From space, our planet appears to be more ocean than Earth. But despite the water covering 71% of the planet’s surface, more than half the world’s population endures extreme water scarcity for at least one month a year. And current estimates predict that by 2040, up to 20 more countries could be experiencing water shortages. Taken together, these bleak statistics raise a startling question: are we running out of clean water?
Well yes, and no. At a planetary scale, Earth can’t run out of freshwater thanks to the water cycle, a system that continuously produces and recycles water, morphing it from vapour, to liquid, to ice as it circulates around the globe. So this isn’t really a question of how much water there is, but of how much of it is accessible to us. 97% of earth’s liquid is saltwater, too loaded with minerals for humans to drink or use in agriculture. Of the remaining 3% of potentially usable freshwater, more than two-thirds is frozen in ice caps and glaciers. That leaves less than 1% available for sustaining all life on Earth, spread across our planet in rivers, lakes, underground aquifers, ground ice and permafrost. It’s these sources of water that are being rapidly depleted by humans, but slowly replenished by rain and snowfall.

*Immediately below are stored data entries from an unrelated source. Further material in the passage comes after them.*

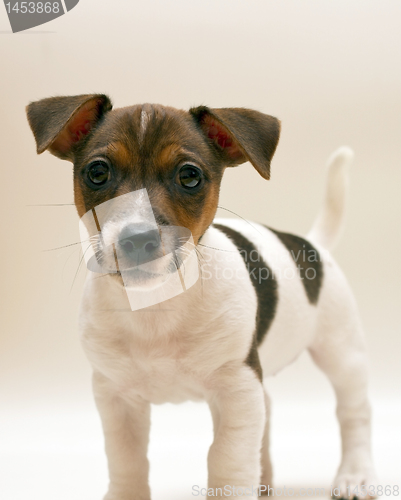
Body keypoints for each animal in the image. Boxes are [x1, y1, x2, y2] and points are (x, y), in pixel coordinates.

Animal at [26, 94, 376, 500]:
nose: (137, 239)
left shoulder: (236, 388)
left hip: (342, 352)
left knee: (354, 413)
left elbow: (226, 457)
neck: (158, 303)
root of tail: (312, 243)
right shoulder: (116, 396)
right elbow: (127, 458)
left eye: (189, 176)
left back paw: (355, 475)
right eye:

And this limited supply isn’t distributed evenly around the globe. Diverse climates and geography provide some regions with more rainfall and natural water sources, while other areas have geographic features that make transporting water much more difficult. And supplying the infrastructure and energy it would take to move water across these regions is extremely expensive.
In many of these water-poor areas, as well as some with greater access to water, humanity is guzzling up the local water supply faster than it can be replenished. And when more quickly renewed sources can’t meet the demand, we start pumping it out of our finite underground reserves. Of Earth’s 37 major underground reservoirs, 21 are on track to be irreversibly emptied. So while it’s true that our planet isn’t actually losing water, we are depleting the water sources we rely on at an unsustainable pace.
This might seem surprising – after all, on average, people only drink about two liters of water a day. But water plays a hidden role in our daily lives, and in that same 24 hours, most people will actually consume an estimated 3000 liters of water. In fact, household water – which we use to drink, cook, and clean – accounts for only 3.6% of humanity’s water consumption. Another 4.4% goes to the wide range of factories which make the products we buy each day. But the remaining 92% of our water consumption is all spent on a single industry: agriculture.
Our farms drain the equivalent of 3.3 billion Olympic-sized swimming pools every year, all of it swallowed up by crops and livestock to feed Earth’s growing population. Agriculture currently covers 37% of Earth’s land area, posing the biggest threat to our regional water supplies. And yet, it’s also a necessity. So how do we limit agriculture’s thirst while still feeding those who rely on it?
Farmers are already finding ingenious ways to reduce their impact, like using special irrigation techniques to grow “more crop per drop”, and breeding new crops that are less thirsty. Other industries are following suit, adopting production processes that reuse and recycle water. On a personal level, reducing food waste is the first step to reducing water use, since one-third of the food that leaves farms is currently wasted or thrown away. You might also want to consider eating less water-intensive foods like shelled nuts and red meat. Adopting a vegetarian lifestyle could reduce up to one third of your water footprint. Our planet may never run out of water, but it doesn’t have to for individuals to go thirsty. Solving this local problem requires a global solution, and small day-to-day decisions can affect reservoirs around the world.